PROVIDED MATERIAL:
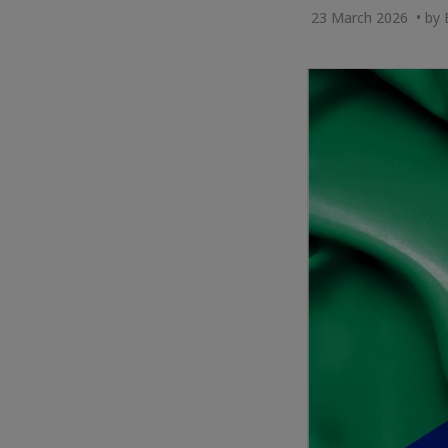
23 March 2026 • by 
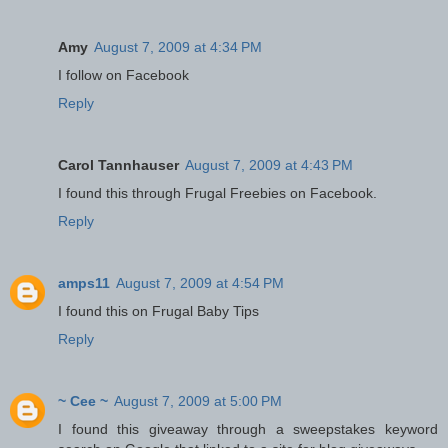
Amy
August 7, 2009 at 4:34 PM
I follow on Facebook
Reply
Carol Tannhauser
August 7, 2009 at 4:43 PM
I found this through Frugal Freebies on Facebook.
Reply
amps11
August 7, 2009 at 4:54 PM
I found this on Frugal Baby Tips
Reply
~ Cee ~
August 7, 2009 at 5:00 PM
I found this giveaway through a sweepstakes keyword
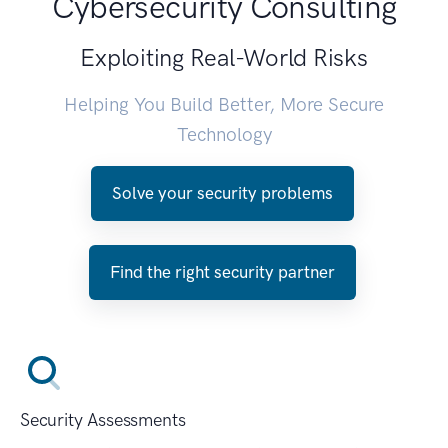
Cybersecurity Consulting
Exploiting Real-World Risks
Helping You Build Better, More Secure
Technology
Solve your security problems
Find the right security partner
Security Assessments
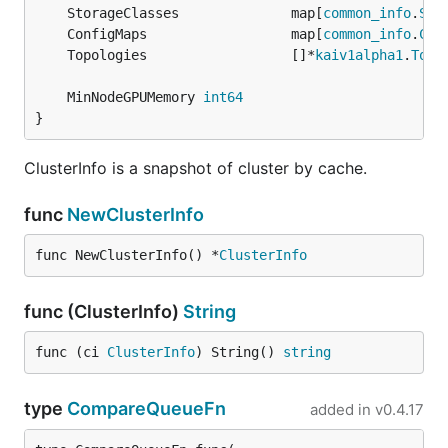
	StorageClasses              map[
common_info
.
Sto
	ConfigMaps                  map[
common_info
.
Con
	Topologies                  []*
kaiv1alpha1
.
Topo
	MinNodeGPUMemory 
int64
}
ClusterInfo is a snapshot of cluster by cache.
func
NewClusterInfo
func NewClusterInfo() *
ClusterInfo
func (ClusterInfo)
String
func (ci 
ClusterInfo
) String() 
string
type
CompareQueueFn
added in
v0.4.17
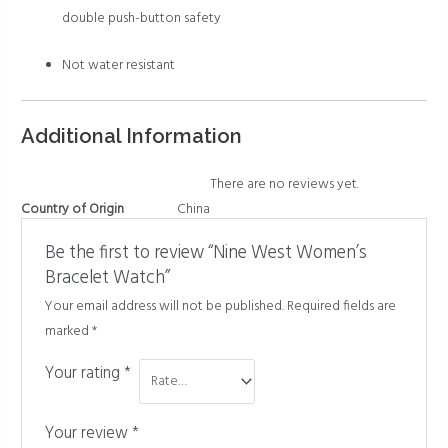
double push-button safety
Not water resistant
Additional Information
There are no reviews yet.
Country of Origin
China
Be the first to review “Nine West Women’s
Bracelet Watch”
Your email address will not be published.
Required fields are
marked
*
Your rating
*
Your review
*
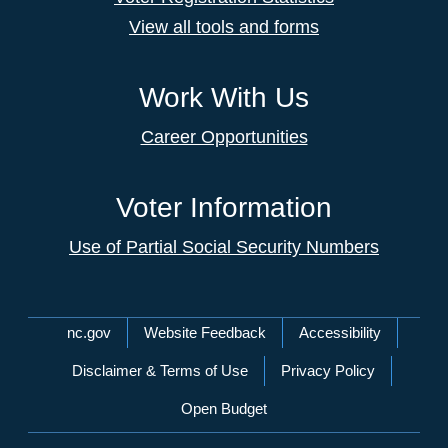
View all tools and forms
Work With Us
Career Opportunities
Voter Information
Use of Partial Social Security Numbers
Network Menu
nc.gov
Website Feedback
Accessibility
Disclaimer & Terms of Use
Privacy Policy
Open Budget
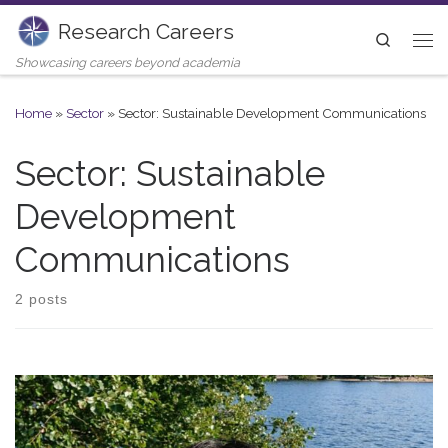
Research Careers
Skip to content
Search
Me
Showcasing careers beyond academia
Home
»
Sector
»
Sector: Sustainable Development Communications
Sector: Sustainable
Development
Communications
2 posts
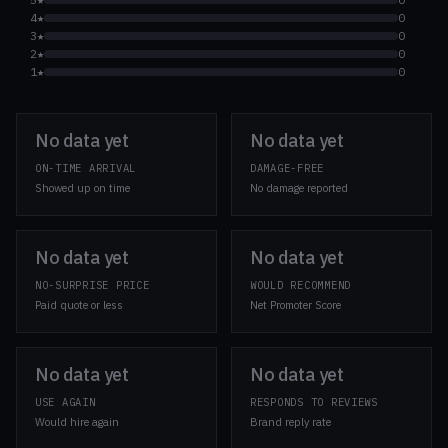
4★
0
3★
0
2★
0
1★
0
No data yet
No data yet
ON-TIME ARRIVAL
DAMAGE-FREE
Showed up on time
No damage reported
No data yet
No data yet
NO-SURPRISE PRICE
WOULD RECOMMEND
Paid quote or less
Net Promoter Score
No data yet
No data yet
USE AGAIN
RESPONDS TO REVIEWS
Would hire again
Brand reply rate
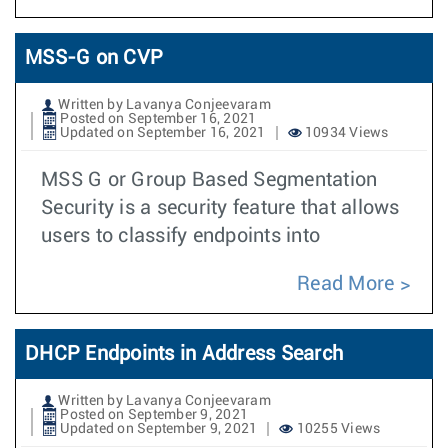
MSS-G on CVP
Written by Lavanya Conjeevaram
Posted on September 16, 2021
Updated on September 16, 2021
10934 Views
MSS G or Group Based Segmentation
Security is a security feature that allows
users to classify endpoints into
Read More
DHCP Endpoints in Address Search
Written by Lavanya Conjeevaram
Posted on September 9, 2021
Updated on September 9, 2021
10255 Views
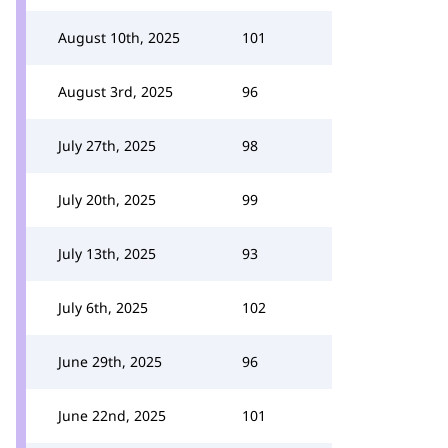
August 10th, 2025
101
August 3rd, 2025
96
July 27th, 2025
98
July 20th, 2025
99
July 13th, 2025
93
July 6th, 2025
102
June 29th, 2025
96
June 22nd, 2025
101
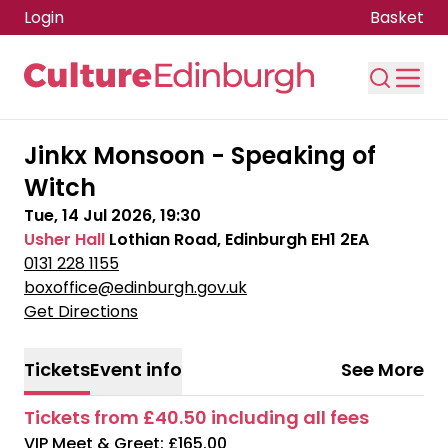
Login
Basket
Skip to main content
Jinkx Monsoon - Speaking of
Witch
Tue, 14 Jul 2026, 19:30
Usher Hall
Lothian Road, Edinburgh EH1 2EA
0131 228 1155
boxoffice@edinburgh.gov.uk
Get Directions
Tickets
Event info
See More
Tickets from £40.50 including all fees
VIP Meet & Greet: £165.00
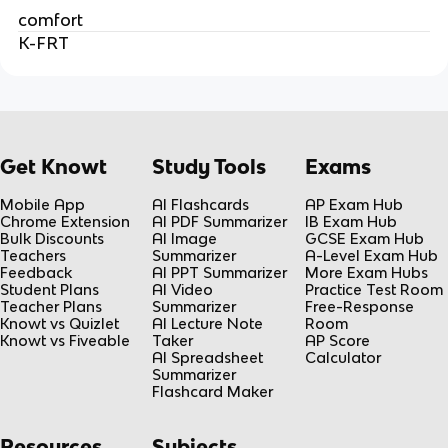
comfort
K-FRT
Get Knowt
Study Tools
Exams
Mobile App
AI Flashcards
AP Exam Hub
Chrome Extension
AI PDF Summarizer
IB Exam Hub
Bulk Discounts
AI Image
GCSE Exam Hub
Teachers
Summarizer
A-Level Exam Hub
Feedback
AI PPT Summarizer
More Exam Hubs
Student Plans
AI Video
Practice Test Room
Teacher Plans
Summarizer
Free-Response
Knowt vs Quizlet
AI Lecture Note
Room
Knowt vs Fiveable
Taker
AP Score
AI Spreadsheet
Calculator
Summarizer
Flashcard Maker
Resources
Subjects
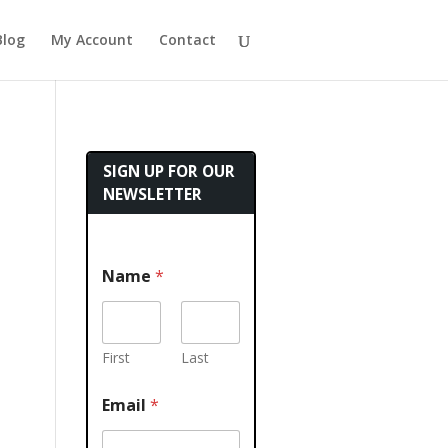
Blog
My Account
Contact
SIGN UP FOR OUR
NEWSLETTER
Name
*
First
Last
Email
*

WORK ORDER:
List every line in the rows above that contains the string "Frugal", matching case exactly.

ANSWER TO THE EXERCISE:
I found this through Frugal Freebies on Facebook.
I found this on Frugal Baby Tips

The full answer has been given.